The Wild Atlantic Way: Pick Your Battles

This is where things get interesting. The WAW runs roughly 2,500km from Donegal to Cork. Doing it all in one EV trip without careful planning is ambitious. Breaking it into sections is smart.

Galway to Clifden (N59 and coast road, roughly 80km)

This stretch looks short on paper. It is short on paper. But Clifden has limited fast charging infrastructure, and some of the coastal detours add significant distance. An ESB charger sits in Clifden town, but it's not always fast, and there's not much backup nearby. If you arrive depleted, you're waiting. Plan to leave Galway with a full or near-full charge. Don't do the Connemara loop on a wing.

Clifden to Westport (via Leenane, roughly 100km)

Westport has a solid ESB fast charger in the town car park. Leenane has nothing. This run is beautiful and mostly fine for a car with 250km-plus of real range, but treat it with respect. Top up in Clifden before you leave, even if it costs you time.

Dingle Peninsula (roughly 50km loop from Dingle town)

Dingle town has an ESB charger. The Slea Head Drive loop adds around 50km. On a car with limited range, charge fully in Dingle before attempting the loop. The roads are narrow, the views are worth it, and there are no chargers until you get back. This is a perfect example of a route that's completely doable with basic planning and a disaster without it.

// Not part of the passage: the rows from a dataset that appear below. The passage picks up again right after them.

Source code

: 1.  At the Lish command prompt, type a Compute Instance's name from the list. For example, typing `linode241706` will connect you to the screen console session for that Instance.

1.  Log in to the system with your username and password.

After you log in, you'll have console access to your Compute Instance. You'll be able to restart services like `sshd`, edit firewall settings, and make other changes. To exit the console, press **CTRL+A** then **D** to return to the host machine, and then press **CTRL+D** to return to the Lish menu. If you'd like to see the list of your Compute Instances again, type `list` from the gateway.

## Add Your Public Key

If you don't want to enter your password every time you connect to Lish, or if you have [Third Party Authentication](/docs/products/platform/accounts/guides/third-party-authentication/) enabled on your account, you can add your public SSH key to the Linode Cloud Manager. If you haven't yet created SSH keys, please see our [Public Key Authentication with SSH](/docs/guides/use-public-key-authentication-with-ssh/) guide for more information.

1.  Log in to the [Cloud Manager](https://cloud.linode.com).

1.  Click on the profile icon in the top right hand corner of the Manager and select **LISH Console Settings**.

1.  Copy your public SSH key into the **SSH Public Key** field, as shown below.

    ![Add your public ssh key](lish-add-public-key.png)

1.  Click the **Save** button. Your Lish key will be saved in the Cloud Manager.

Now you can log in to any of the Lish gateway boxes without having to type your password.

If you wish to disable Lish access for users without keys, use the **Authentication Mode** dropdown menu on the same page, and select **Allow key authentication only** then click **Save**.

Donegal: The Honest Answer

Parts of Donegal are genuinely underserved. Dungloe, Glencolmcille, the Inishowen Peninsula tips. ESB has chargers in Letterkenny, Donegal town, and Bundoran, which gives you anchors. But if you're doing the full dramatic coastal loop through Malin Head, you need a car with serious range and you need to treat every available charger as a stop rather than a maybe. The West Coast Winter Run guide covers some of these northern gaps in more detail and is worth reading before you commit.

The South Coast: Underrated and Better Served

Cork city to Kinsale, Clonakilty, Skibbereen, Bantry. This corridor has decent charging coverage relative to how scenic it is. Clonakilty has a charger. Bantry has a charger. Cork itself is well served as a starting and ending point.

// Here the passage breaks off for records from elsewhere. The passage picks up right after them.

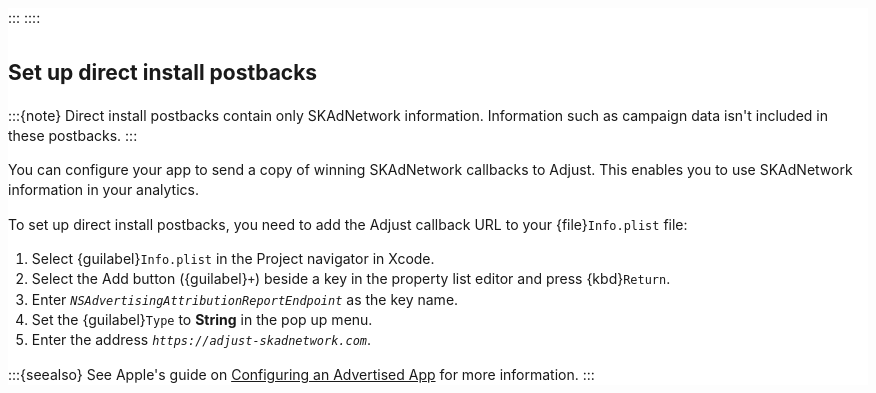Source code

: :::
::::

## Set up direct install postbacks

:::{note}
Direct install postbacks contain only SKAdNetwork information. Information such as campaign data isn't included in these postbacks.
:::

You can configure your app to send a copy of winning SKAdNetwork callbacks to Adjust. This enables you to use SKAdNetwork information in your analytics.

To set up direct install postbacks, you need to add the Adjust callback URL to your {file}`Info.plist` file:

1. Select {guilabel}`Info.plist` in the Project navigator in Xcode.
2. Select the Add button ({guilabel}`+`) beside a key in the property list editor and press {kbd}`Return`.
3. Enter _`NSAdvertisingAttributionReportEndpoint`_ as the key name.
4. Set the {guilabel}`Type` to **String** in the pop up menu.
5. Enter the address _`https://adjust-skadnetwork.com`_.

:::{seealso}
See Apple's guide on [Configuring an Advertised App](https://developer.apple.com/documentation/storekit/skadnetwork/configuring_an_advertised_app) for more information.
:::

The Ring of Kerry deserves its own mention. Killarney has multiple chargers. Kenmare has an ESB point. The Ring of Kerry is a 170km loop from Killarney, which is genuinely manageable in a modern EV if you start fully charged. Waterville has a charger. The issue is speed, not availability. If you're behind a tour bus doing 40km/h on the mountain roads (and you will be), your range anxiety might actually be solved by the time constraints rather than the geography.

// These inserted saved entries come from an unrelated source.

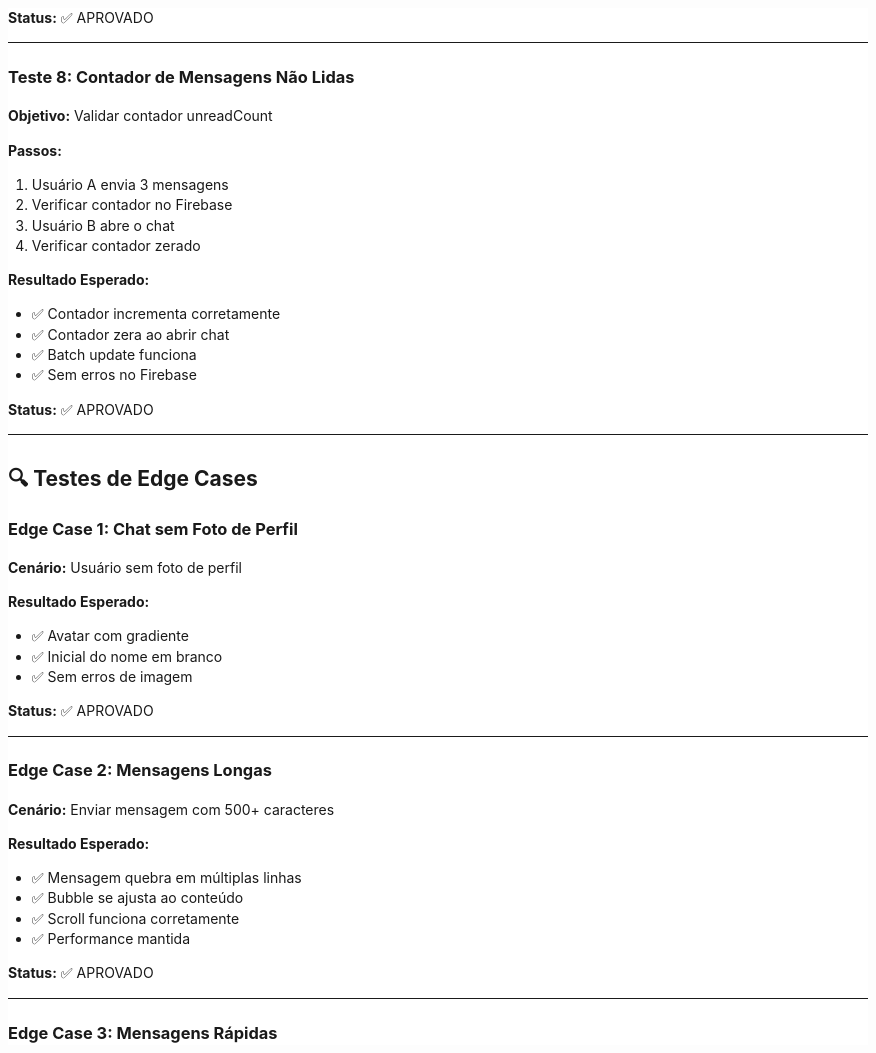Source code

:**Status:** ✅ APROVADO

---

### Teste 8: Contador de Mensagens Não Lidas

**Objetivo:** Validar contador unreadCount

**Passos:**
1. Usuário A envia 3 mensagens
2. Verificar contador no Firebase
3. Usuário B abre o chat
4. Verificar contador zerado

**Resultado Esperado:**
- ✅ Contador incrementa corretamente
- ✅ Contador zera ao abrir chat
- ✅ Batch update funciona
- ✅ Sem erros no Firebase

**Status:** ✅ APROVADO

---

## 🔍 Testes de Edge Cases

### Edge Case 1: Chat sem Foto de Perfil

**Cenário:** Usuário sem foto de perfil

**Resultado Esperado:**
- ✅ Avatar com gradiente
- ✅ Inicial do nome em branco
- ✅ Sem erros de imagem

**Status:** ✅ APROVADO

---

### Edge Case 2: Mensagens Longas

**Cenário:** Enviar mensagem com 500+ caracteres

**Resultado Esperado:**
- ✅ Mensagem quebra em múltiplas linhas
- ✅ Bubble se ajusta ao conteúdo
- ✅ Scroll funciona corretamente
- ✅ Performance mantida

**Status:** ✅ APROVADO

---

### Edge Case 3: Mensagens Rápidas
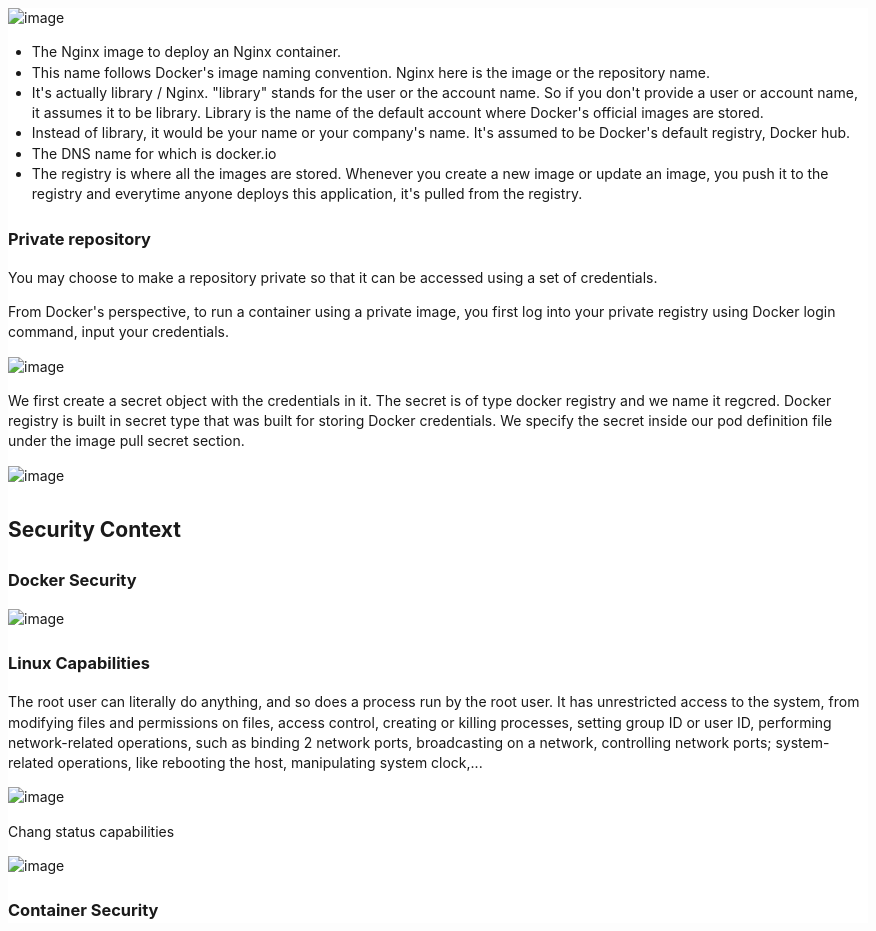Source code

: ![image](https://github.com/user-attachments/assets/50fef435-5bc5-4aa1-aa29-21dbf314eff8)

- The Nginx image to deploy an Nginx container. 
- This name follows Docker's image naming convention. Nginx here is the image or the repository name.
- It's actually library / Nginx. "library" stands for the user or the account name. So if you don't provide a user or account name, it assumes it to be library. Library is the name of the default account where Docker's official images are stored.
- Instead of library, it would be your name or your company's name. It's assumed to be Docker's default registry, Docker hub.
- The DNS name for which is docker.io
- The registry is where all the images are stored. Whenever you create a new image or update an image, you push it to the registry and everytime anyone deploys this application, it's pulled from the registry.

### Private repository
You may choose to make a repository private so that it can be accessed using a set of credentials.

From Docker's perspective, to run a container using a private image, you first log into your private registry using Docker login command, input your credentials.

![image](https://github.com/user-attachments/assets/86f78390-66fd-4221-8ad0-40a28f7ef2f8)

We first create a secret object with the credentials in it. The secret is of type docker registry and we name it regcred. Docker registry is built in secret  type that was built for storing Docker credentials. We specify the secret inside our pod definition file under the image pull secret section. 

![image](https://github.com/user-attachments/assets/4944f487-3983-410f-a442-d61c77ffd50d)


## Security Context 
### Docker Security

![image](https://github.com/user-attachments/assets/94be2b2b-1f67-4db8-9b24-23d02794312b)

### Linux Capabilities
The root user can literally do anything, and so does a process run by the root user. It has unrestricted access to the system, from modifying files and permissions on files, access control, creating or killing processes, setting group ID or user ID, performing network-related operations, such as binding 2 network ports, broadcasting on a network, controlling network ports; system-related operations, like rebooting the host, manipulating system clock,... 

![image](https://github.com/user-attachments/assets/3586e296-3cf8-4e5d-9f05-8d06b929e384)

Chang status capabilities

![image](https://github.com/user-attachments/assets/9ebb363a-37b2-45f3-87e7-fb04031bcda2)

### Container Security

Practical Rules for Coastal EV Road Trips

Charge to 80 percent, then go. Fast chargers slow dramatically above 80. Don't sit waiting for 100. Get to 80 and move.

Use A Better Routee or ABRP before you leave. A Better Route Planner integrates real-world EV range and Irish charging data. PlugShare shows user check-ins and working or broken reports. Cross-reference both.

Always have a Plan B charger mapped. The first choice is full. The backup is 12km away. Know this before you need it.

Hotel and guesthouse charging is real. Many coastal hotels now have Type 2 chargers, sometimes free for guests. Call ahead. A slow overnight charge often solves everything.

Cold and wind eat range. Atlantic coast in October is not the same as a manufacturer test in mild conditions. Add 15 to 20 percent buffer to your range calculations.

Which Routes Aren't Ready Yet

Honest answer: Donegal's far northwest, the more remote stretches of Mayo's coast above Achill, and some of the Waterford and Wexford coastal backroads feel thin. Not impassable, but not forgiving either. If your EV has under 200km of real-world range, these require serious pre-planning or a willingness to backtrack to chargers.

The infrastructure is improving. ESB ecars and Ionity's expanding Irish network have both committed to further coastal rollout. But "committed" and "installed and working" are different things, and the gap between them is where road trips go sideways.

Go anyway. Just know where your next charger is before the one you're at drops below 20 percent. The routes are there. The scenery is there. Most of the infrastructure is there. Plan like someone who's been let down by a "working" charger before, and you'll have a brilliant time.